* [SELECTED PASSAGE]:
The overconfidence effect is a natural bias toward believing that we’re better at something than we actually are. The overconfidence effect can distort belief in the accuracy of a strong memory, estimations of how long it will take to get things done, judgment about our intelligence compared to others, and even the reliability of eyewitness accounts. It can sabotage communication during conflict, too.

I’m leading a mediation training and the participants are in a mediation roleplay. In one trio, I notice a man escalating the conflict. I walk over to watch what’s unfolding.

The man is repeatedly interrupting the woman with whom he’s in conflict. Each time, the mediator scowls at the man. With each scowl from the mediator, the man seems to become bolder, increasing both the volume of his voice and the length of his interruption.

I call a time out. I ask the mediator what he’s noticing.

“His behavior,” he replies, gesturing toward the interrupting man, “is getting to be a real problem.”

I would agree with you, I say to the mediator. What have you tried so far to address it?

He replies that he’s been trying to follow my lowest level of intervention first rule of thumb. I ask what his low-level intervention has been and if he thinks it’s working.

“Each time he’s interrupted, I’ve scowled at him to discourage the behavior. I don’t think it’s working, though. I may need to go up a level.”

I ask if he thinks the interrupting man understood what he was conveying. “No question,” replies the mediator, “We made eye contact each time.”

I ask the interrupting man if he’s noticed the scowls.

“I sure have,” he replies. Then he gestures toward the woman. “But I thought the mediator was scowling because of the obnoxious things she was saying.”

The signal sent, it becomes instantly clear, was not the signal received.

A quick exercise

In a very brief exercise, I’m tapping out the beginning of a famous song on my husband’s djembe, and I ask the participants what song is it?

Actor, director, and author Alan Alda does a similar exercise with the audience when he’s speaking about science and communication. A conflict resolution colleague wrote to tell me about seeing Alda conduct the casual experiment:

He took a volunteer from the audience and asked her to select one of the three songs he had listed on his phone. He directed her, “Once you have the song in your head, please tap it out.” (Picture someone thumping on a podium to the melody in their head.)

She went on for about a minute with what sounded to me a little like Morse code. Alan asked her, how confident are you that the audience will recognize this song? She offered 70%. So in her mind, 70% of the audience would correctly guess the song she tapped out. He asked the audience, “How many of you think you know this song?” About 50% raised their hands. He asked a few of them and each one was wrong.

— Lora Barrett

Lora went on to say that Alda typically sees signal senders with similar or stronger confidence that the audience will recognize the song. And many in the audience typically believe they know the song. But their confidence turns out to be disproportionate to reality.

Alda’s exercise does a really nice job of illuminating the overconfidence effect, the phenomenon in which our confidence in our own ability is quite a bit greater than our actual performance.

Check out the signal

Overconfidence in our ability to send a clear signal can create a communication gap we never intend. Overconfidence in our ability to understand their signal can widen that gap further.

Stored data

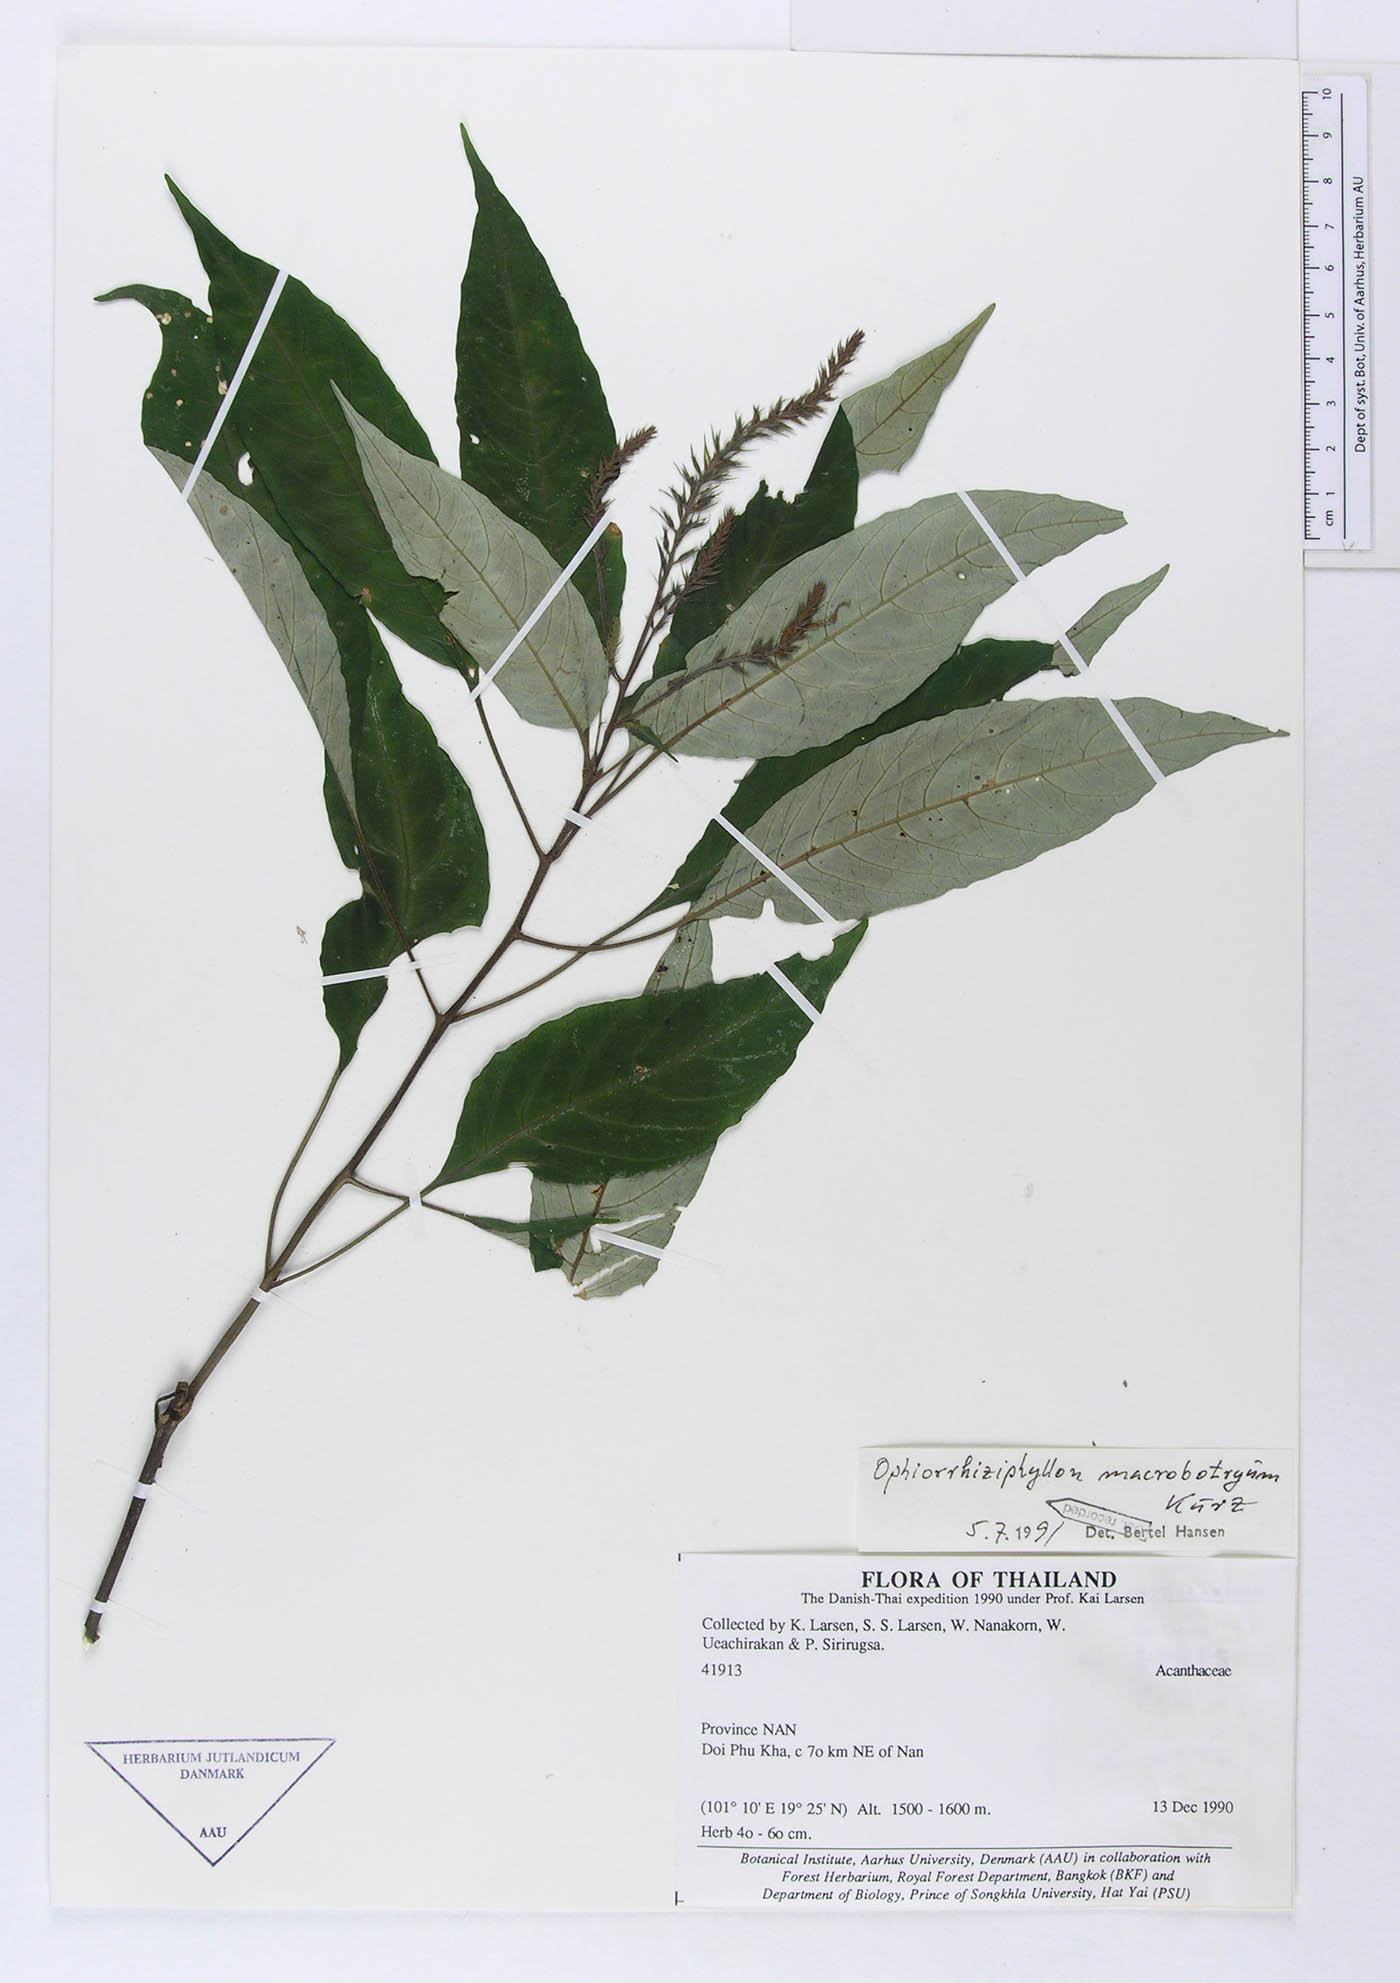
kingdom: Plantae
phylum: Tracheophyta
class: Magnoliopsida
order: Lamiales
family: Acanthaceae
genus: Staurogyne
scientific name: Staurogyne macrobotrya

* * *

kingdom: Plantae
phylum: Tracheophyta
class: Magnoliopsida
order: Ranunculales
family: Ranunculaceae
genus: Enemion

* [REQUIRED WORK]:
1. In the passage on the overconfidence effect, what percentage did the volunteer estimate for how much of the audience would recognize the song she tapped out?
2. Rewrite the paragraph of the passage on the overconfidence effect that begins "The overconfidence effect is a natural bias" as a short bulleted list that keeps its main facts.

* [ANSWERS]:
1. 70%

2.
- The overconfidence effect is a natural bias toward believing we're better at something than we actually are.
- It can distort:
  - belief in the accuracy of a strong memory
  - estimates of how long things will take to get done
  - judgment of our intelligence compared to others
  - the reliability of eyewitness accounts
- It can also sabotage communication during conflict.